# Chautauqua



## Monark22 (May 25, 2015)

Heading for the lake fie a few days with the family. Looking to catch a few walleye for the dinner plate, first time up, any tips this time of year?


----------



## c. j. stone (Sep 24, 2006)

If renting w/ a dock, try off that dock(or any dock) late evenings with crawlers!


----------



## Monark22 (May 25, 2015)

Yes we will be near the southern end, shallow end of the lake


----------



## Bluewalleye (Jun 1, 2009)

Are you taking a boat with you? If so I had a friend who was their a few weeks ago that did good down that way on the week edges. He said they got good walleye and some really nice perch as well. Just a simple jig with crawler on it. He said they all taste great.


----------



## kingfisher72 (May 14, 2016)

Gold or brass jigging spoons. 1/2 or 3/4 oz. Also snap jig plastic fluke type baits in baby bass or white. 1/4 or 3/8 ounce usually. Fish the outside edge of the weedline with both. Keep moving along until you encounter a school. if it is slow, push up into the weedbeds and dip jigs into pockets in the weeds like you would for bass.

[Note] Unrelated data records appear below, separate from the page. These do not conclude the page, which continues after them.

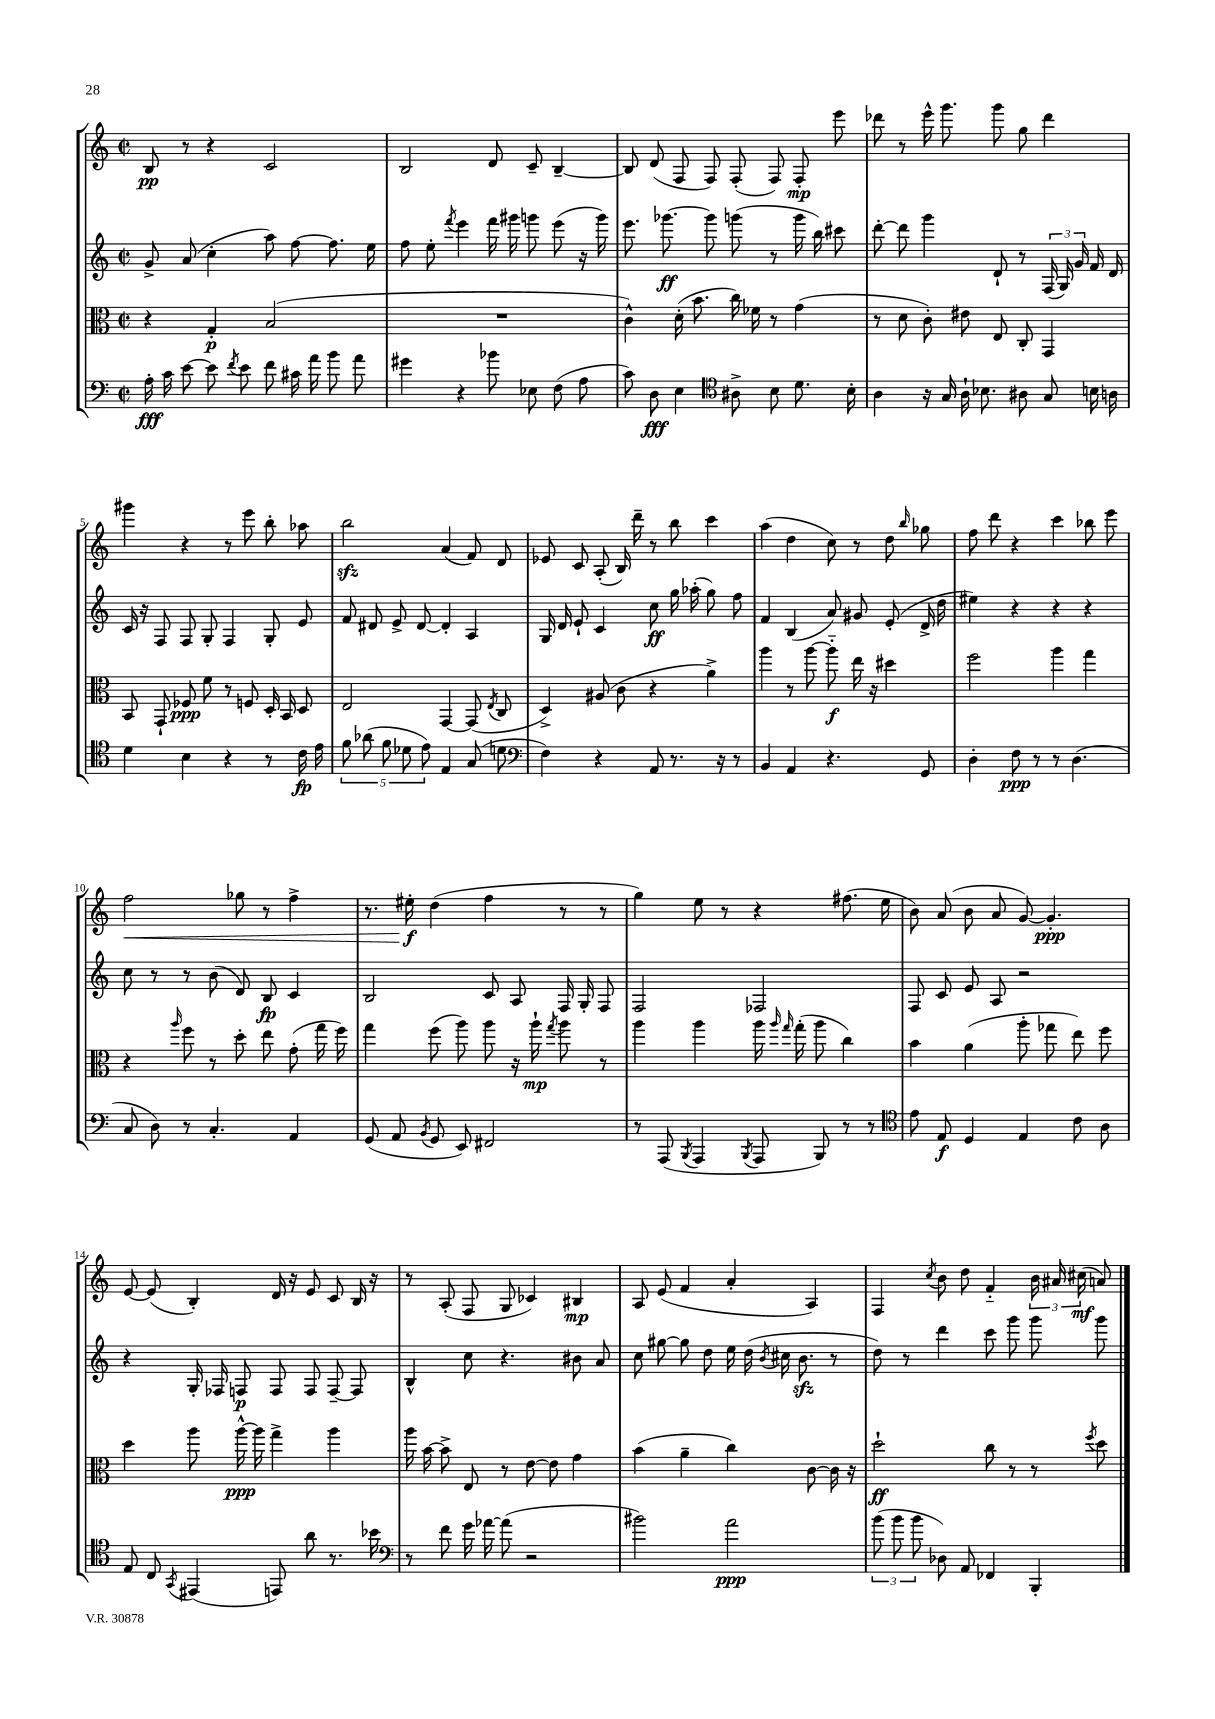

**kern	**kern	**kern	**kern
*staff4	*staff3	*staff2	*staff1
*clefF4	*clefC3	*clefG2	*clefG2
*k[]	*k[]	*k[]	*k[]
*M2/2	*M2/2	*M2/2	*M2/2
*met(c|)	*met(c|)	*met(c|)	*met(c|)
16A'\	4r	8g^/	8B/
16c\	.	.	.
[8e\	.	(8a/	8r
8e\]	4G'/	4cc'\	4r
8qf/	.	.	.
8e\	.	.	.
8f\	(2B/	8aa\)	2c/
16c#\	.	[8ff\	.
16a\	.	.	.
8b\	.	8.ff\]	.
8a\	.	.	.
.	.	16ee\	.
=	=	=	=
4g#\	1r	8ff\	2B/
.	.	8ee'\	.
.	.	8qfff/	.
4r	.	4eee\	.
8b-\	.	16fff\	8d/
.	.	16ggg#\	.
8E-\	.	8ggg\	8c~/
(8F\	.	(8eee\	[4B~/
8A\	.	16r	.
.	.	16ggg\)	.
=	=	=	=
8c\)	4c^^\)	8.eee\	8B/]
8D\	.	.	(8d/
.	.	[8.ggg-\	.
4E\	(16d'\	.	8F/
.	8.b\	.	.
.	.	8ggg-\]	8F/)
*clefC4	*	*	*
8A#^\	16cc\)	(8ggg\	(8F'/
.	16f-\	.	.
8B\	8r	8r	8F/)
8.d\	(4g\	16ggg\	8F'/
.	.	16bb\)	.
.	.	8ccc#\	8eee\
16B'\	.	.	.
=	=	=	=
4A\	8r	[8ddd'\	8ddd-\
.	8d\	8ddd\]	8r
16r	8c'\)	4ggg\	16eee^^\
16G/	.	.	8.ggg\
16A`\	8e#\	.	.
8.B-\	.	.	.
.	8E/	8d`/	8ggg\
8A#\	8C'/	8r	8gg\
8G/	4GG/	(24F/	4ddd-\
.	.	24G/)	.
.	.	24g/	.
16B\	.	16f/	.
16A\	.	16d/	.
=	=	=	=
4d\	8BB/	16c/	4ggg#\
.	.	16r	.
.	8GG`/	8F/	.
4B\	8F-/	8F/	4r
.	8f\	8G'/	.
4r	8r	4F/	8r
.	8F/	.	8eee\
8r	16D'/	8G'/	8bb'\
.	16BB/	.	.
16c\	8D/	8e/	8aa-\
16e\	.	.	.
=	=	=	=
10f\	2E/	8f/	2bb\
(10a-\	.	.	.
.	.	8d#/	.
10f\	.	.	.
.	.	8e^/	.
10d-\	.	.	.
.	.	[8d#/	.
10e\)	.	.	.
4E/	[4GG/	4d#'/]	(4a/
(8G/	(8GG/]	4A/	8f/)
.	8qE/	.	.
8d\	8C/	.	8d/
=	=	=	=
*clefF4	*	*	*
4F\)	4D^/)	16G/	8e-/
.	.	16d/	.
.	.	8e`/	8c/
4r	(8A#/	4c/	(8A'/
.	8c\	.	16B/)
.	.	.	16ddd~\
8AA/	4r	8cc\	8r
8.r	.	16gg\	8bb\
.	.	(16aa-'\	.
.	4a^\)	8gg\)	4ccc\
16r	.	.	.
8r	.	8ff\	.
=	=	=	=
4BB/	4aa\	4f/	(4aa\
4AA/	8r	(4B/	4dd\
.	[8aa\	.	.
4.r	8aa'~\]	8a/)	8cc\)
.	16ee\	8g#/	8r
.	16r	.	.
.	4dd#\	(8e'/	8dd\
.	.	.	16qqbb/
8GG/	.	16d^/	8gg-\
.	.	16dd\	.
=	=	=	=
4D'\	2ff\	4ee#\)	8ff\
.	.	.	8ddd\
8F\	.	4r	4r
8r	.	.	.
8r	4aa\	4r	4ccc\
(4.D\	.	.	.
.	4gg\	4r	8bb-\
.	.	.	8eee\
=	=	=	=
8C/	4r	8cc\	2ff\
8D\)	.	8r	.
.	16qqaa/	.	.
8r	8ff\	8r	.
4.C'/	8r	(8b\	.
.	8dd'\	8d/)	8gg-\
.	8ee\	8B/	8r
4AA/	(8g'\	4c/	4ff^\
.	16gg\	.	.
.	16ff\)	.	.
=	=	=	=
(8GG/	4gg\	2B/	8.r
8AA/	.	.	.
.	.	.	16ee#'\
8qBB/	.	.	.
8GG/	(8ff\	.	(4dd\
8EE/)	8aa\)	.	.
2FF#/	8aa\	8c/	4ff\
.	16r	8A/	.
.	16aa`\	.	.
.	8qgg/	.	.
.	8aa\	16F/	8r
.	.	16G'/	.
.	8r	8F/	8r
=	=	=	=
8r	4aa\	2F/	4gg\)
(8AAA/	.	.	.
8qBBB/	.	.	.
4AAA/	4aa\	.	8ee\
.	.	.	8r
8qBBB/	.	.	.
8AAA/	16aa\	2F-/	4r
.	16qqaa/	.	.
.	16qqgg/	.	.
.	(16gg'\	.	.
8BBB/)	8aa\	.	.
8r	4cc\)	.	(8.ff#\
8r	.	.	.
.	.	.	16ee\
=	=	=	=
*clefC4	*	*	*
8e\	4b\	8F/	8b\)
8E/	.	8c/	(8a/
4D/	(4a\	8e/	8b\
.	.	8A/	8a/
4E/	8aa'\	2r	[8g/)
.	8gg-\	.	4.g'/]
8c\	8ee\)	.	.
8A\	8ff\	.	.
=	=	=	=
8E/	4dd\	4r	[8e/
8C/	.	.	(8e/]
8qGG/	.	.	.
(4EE#/	8aa\	16G'/	4B'/)
.	.	16F-/	.
.	[16aa^^\	8F/	.
.	16aa\]	.	.
8EE/)	4gg^\	8F/	16d/
.	.	.	16r
8a\	.	8F/	8e/
8.r	4aa\	[8F~/	8c/
.	.	8F/]	16B/
16b-\	.	.	16r
=	=	=	=
*clefF4	*	*	*
8r	16aa\	4B^^/	8r
.	[16b\	.	.
8f\	8b^\]	.	(8A'/
16g\	8E/	8cc\	8F/
[16a-\	.	.	.
(8a-\]	8r	4.r	8G/
2r	[8e\	.	4c-/)
.	8e\]	.	.
.	4g\	8b#\	4B#/
.	.	8a/	.
=	=	=	=
2b#\)	(4b\	8cc\	8A/
.	.	[8gg#\	(8e/
.	4a~\	8gg#\]	4f/
.	.	8dd\	.
2a\	4cc\)	16ee\	4a'/
.	.	(16dd\	.
.	.	8qb/	.
.	.	16cc#\	.
.	.	8.b\	.
.	[8c\	.	4A/)
.	16c\]	8r	.
.	16r	.	.
=	=	=	=
(12b\	2dd`\	8dd\)	4F/
12b\	.	.	.
.	.	8r	.
12b\	.	.	.
.	.	.	8qcc/
8D-\)	.	4ddd\	8b\
8AA/	.	.	8dd\
4FF-/	8cc\	8ccc\	4f'~/
.	8r	8ggg\	.
4BBB'/	8r	8ggg\	24b\
.	.	.	24a#/
.	.	.	(24cc#\
.	8qff/	.	.
.	8dd\	8ggg\	8a/)
==	==	==	==
*-	*-	*-	*-
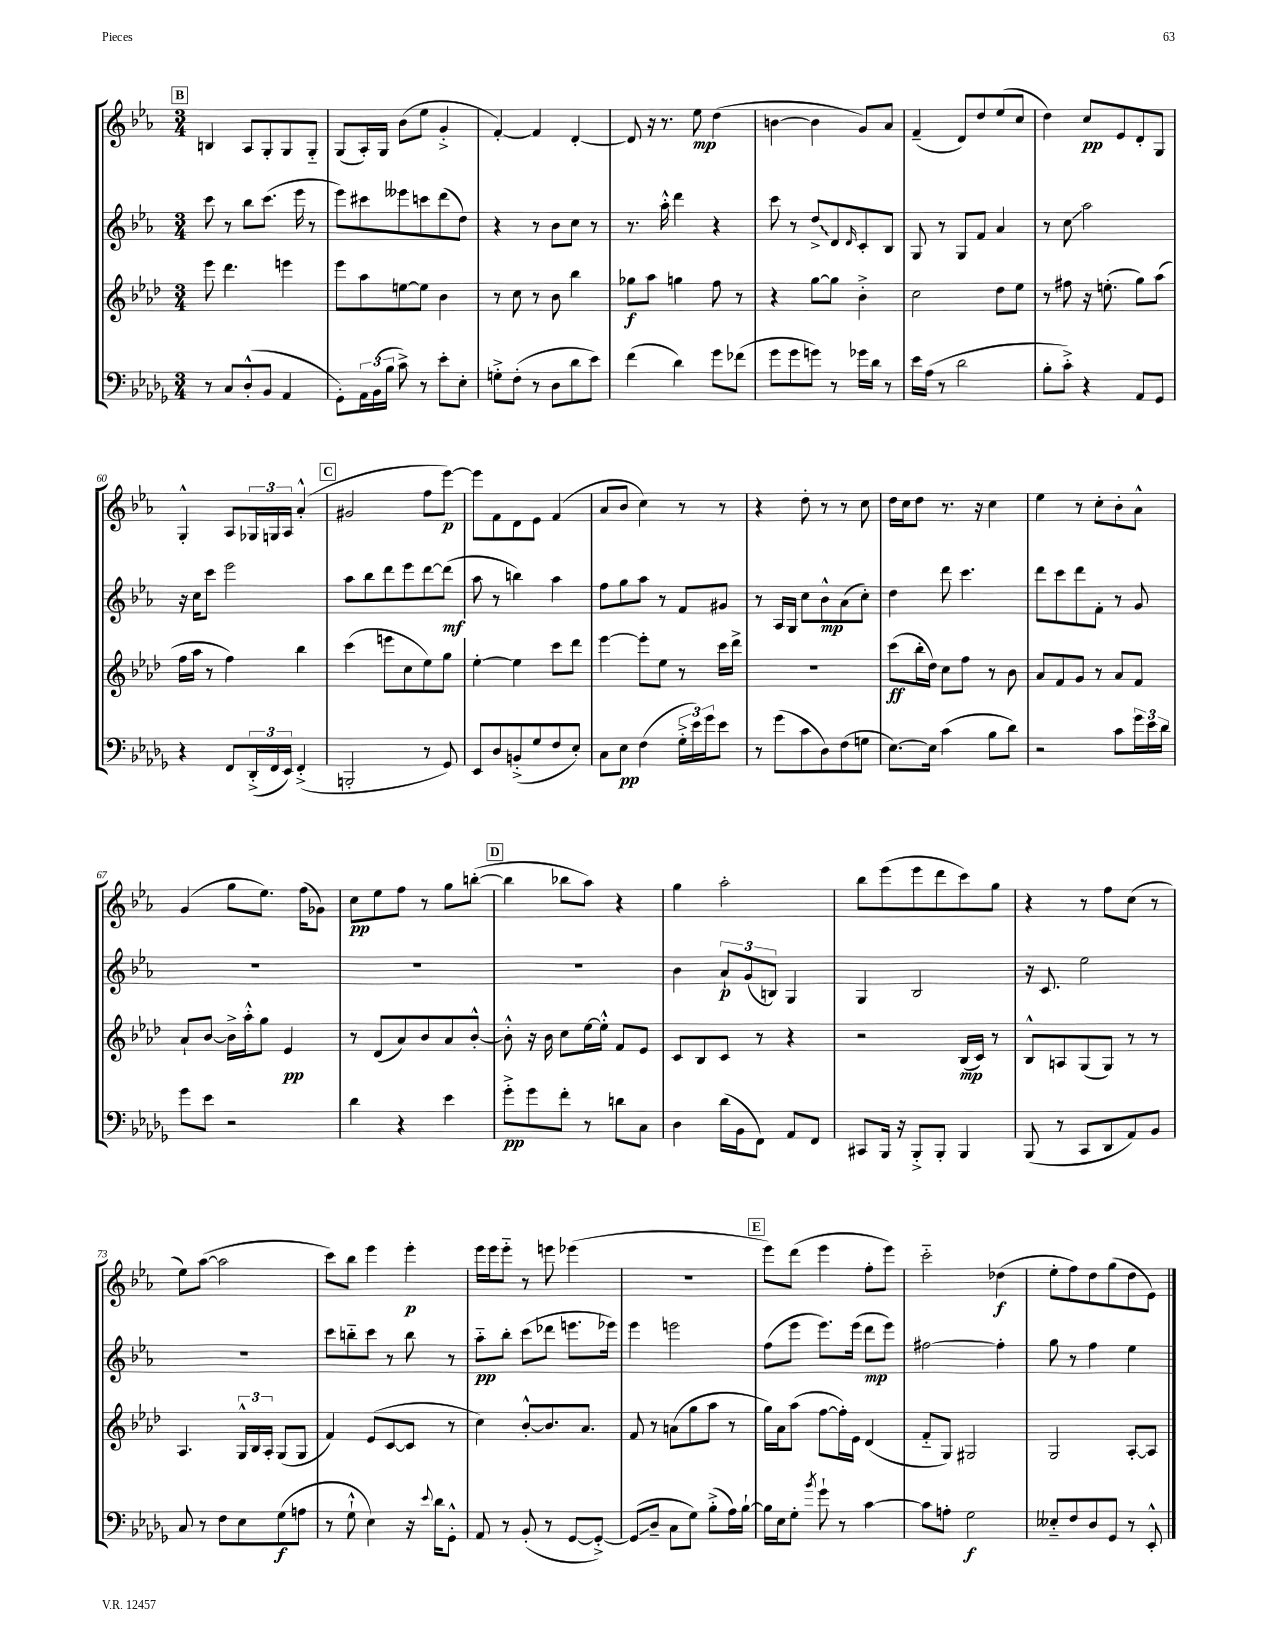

There will also be fish out on the deep mudflats now. Troll in 17-20 fow with cranks. The fish may be suspended up high. Depends on the day. Two colors of leadcore with a realistic perch or firetiger hotntot is a traditional favorite.


----------



## rdramey (Jan 29, 2010)

I love to work the weed beds and weed lines with a Strike King KVD jerkbait, both the swallow and deep divers, depending on the depth, in the natural perch color. Good luck!


----------